Order, Supreme Court, New York County (Michael D. Stallman, J.), entered March 8, 2016, which granted plaintiff's motion for partial summary judgment as against defendants Josephine Zavolakis and John Zavolakis, and granted defendants New York City Transit Authority, Metropolitan Transportation
Authority, Manhattan and Bronx Surface Transit Operating Authority and Bus Operator McKay's (the transit authority defendants) motion for summary judgment dismissing the complaint as against them, unanimously affirmed, without costs.
Plaintiff and the transit authority defendants established prima facie that plaintiff was injured as a result of the negligence of the Zavolakis defendants, who made a sudden U–turn on 34th Street in front of the bus on which plaintiff was riding, causing the bus driver to stop short to avoid a collision (see Flores v. City of New York, 66 A.D.3d 599, 888 N.Y.S.2d 27 [1st Dept. 2009] ; 34 RCNY 4–05[b][1]; 4–07[h][2]; see also Vehicle and Traffic Law §§ 1128[a] ; 1160[e] ). The bus driver made a note of the license plate number of the car that made the U–turn in front of her, and the Zavolakis defendants testified that they made a U–turn every morning at about the same time and place on 34th Street, leaving Josephine Zavolakis in front of her workplace.
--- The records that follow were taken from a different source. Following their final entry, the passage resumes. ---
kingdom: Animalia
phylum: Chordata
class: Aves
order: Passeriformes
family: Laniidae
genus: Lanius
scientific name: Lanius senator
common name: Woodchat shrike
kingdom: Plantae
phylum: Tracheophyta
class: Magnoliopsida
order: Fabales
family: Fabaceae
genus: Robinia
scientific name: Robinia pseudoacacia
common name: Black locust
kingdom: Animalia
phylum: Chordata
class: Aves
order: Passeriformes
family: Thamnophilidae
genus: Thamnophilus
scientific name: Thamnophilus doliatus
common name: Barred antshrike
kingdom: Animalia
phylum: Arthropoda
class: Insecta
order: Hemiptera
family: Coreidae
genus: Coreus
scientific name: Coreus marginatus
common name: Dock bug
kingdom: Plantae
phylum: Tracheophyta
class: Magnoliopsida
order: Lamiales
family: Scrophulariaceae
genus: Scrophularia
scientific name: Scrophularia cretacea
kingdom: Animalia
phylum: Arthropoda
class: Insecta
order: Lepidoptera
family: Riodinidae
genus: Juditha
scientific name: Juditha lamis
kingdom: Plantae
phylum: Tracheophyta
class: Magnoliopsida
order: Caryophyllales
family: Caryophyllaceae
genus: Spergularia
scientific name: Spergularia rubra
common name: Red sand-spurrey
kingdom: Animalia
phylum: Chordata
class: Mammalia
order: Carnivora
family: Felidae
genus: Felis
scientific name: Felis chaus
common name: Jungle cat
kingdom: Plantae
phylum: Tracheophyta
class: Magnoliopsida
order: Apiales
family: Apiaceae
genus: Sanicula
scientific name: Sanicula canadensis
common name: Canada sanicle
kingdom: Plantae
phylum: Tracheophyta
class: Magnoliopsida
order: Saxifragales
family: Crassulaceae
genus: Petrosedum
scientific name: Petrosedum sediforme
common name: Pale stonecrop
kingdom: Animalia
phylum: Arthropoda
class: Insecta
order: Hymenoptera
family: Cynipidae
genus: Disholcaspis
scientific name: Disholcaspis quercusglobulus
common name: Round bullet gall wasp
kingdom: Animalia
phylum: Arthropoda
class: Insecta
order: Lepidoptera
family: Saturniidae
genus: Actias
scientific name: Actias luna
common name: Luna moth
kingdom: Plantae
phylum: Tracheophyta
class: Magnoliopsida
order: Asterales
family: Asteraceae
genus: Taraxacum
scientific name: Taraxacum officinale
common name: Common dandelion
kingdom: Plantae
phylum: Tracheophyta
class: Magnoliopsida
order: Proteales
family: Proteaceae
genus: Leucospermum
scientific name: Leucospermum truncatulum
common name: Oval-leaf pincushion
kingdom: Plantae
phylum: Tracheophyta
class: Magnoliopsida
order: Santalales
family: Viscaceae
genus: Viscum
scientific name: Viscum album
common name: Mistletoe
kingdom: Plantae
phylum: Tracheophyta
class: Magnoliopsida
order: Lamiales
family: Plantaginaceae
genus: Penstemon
Plaintiff established her freedom from negligence by demonstrating that she was holding onto a pole as the bus moved (see Rountree v. Manhattan & Bronx Surface Tr. Operating Auth., 261 A.D.2d 324, 328, 692 N.Y.S.2d 13 [1st Dept. 1999], lv. denied 94 N.Y.2d 754, 701 N.Y.S.2d 340, 723 N.E.2d 89 [1999] ). The transit authority defendants established the bus driver's freedom from negligence by demonstrating that she was faced with an emergency situation not of her own making (see Orsos v. Hudson Tr. Corp., 111 A.D.3d 561, 975 N.Y.S.2d 655 [1st Dept. 2013] ).
In opposition, the Zavolakis defendants failed to raise a triable issue of fact as to their own involvement in the accident; they testified that they did not recall it, but did not deny being involved, and they presented no evidence that would support any other explanation (see Pichardo v. Urban Renaissance Collaboration Ltd. Partnership, 51 A.D.3d 472, 857 N.Y.S.2d 144 [1st Dept. 2008] ). Nor did they submit evidence that would support a finding that plaintiff was negligent (see Cuadrado v. New York City Tr. Auth., 65 A.D.3d 434, 435, 884 N.Y.S.2d 35 [1st Dept. 2009], lv. dismissed 14 N.Y.3d 748, 898 N.Y.S.2d 80, 925 N.E.2d 83 [2010] ).
Neither plaintiff nor the Zavolakis defendants raised an issue of fact as to negligence on the part of the bus driver; they merely speculated that she may have been driving too fast. However, even if, as plaintiff testified, the bus accelerated to 20 miles per hour before the accident, it was operating within the citywide legal speed limit at the time (see 34 RCNY 4–06), and there is no evidence that weather or traffic conditions at the time warranted a slower speed. The bus driver had no duty to anticipate another driver's sudden, illegal maneuver (see e.g. Ward v. Cox, 38 A.D.3d 313, 831 N.Y.S.2d 406 [1st Dept. 2007] ).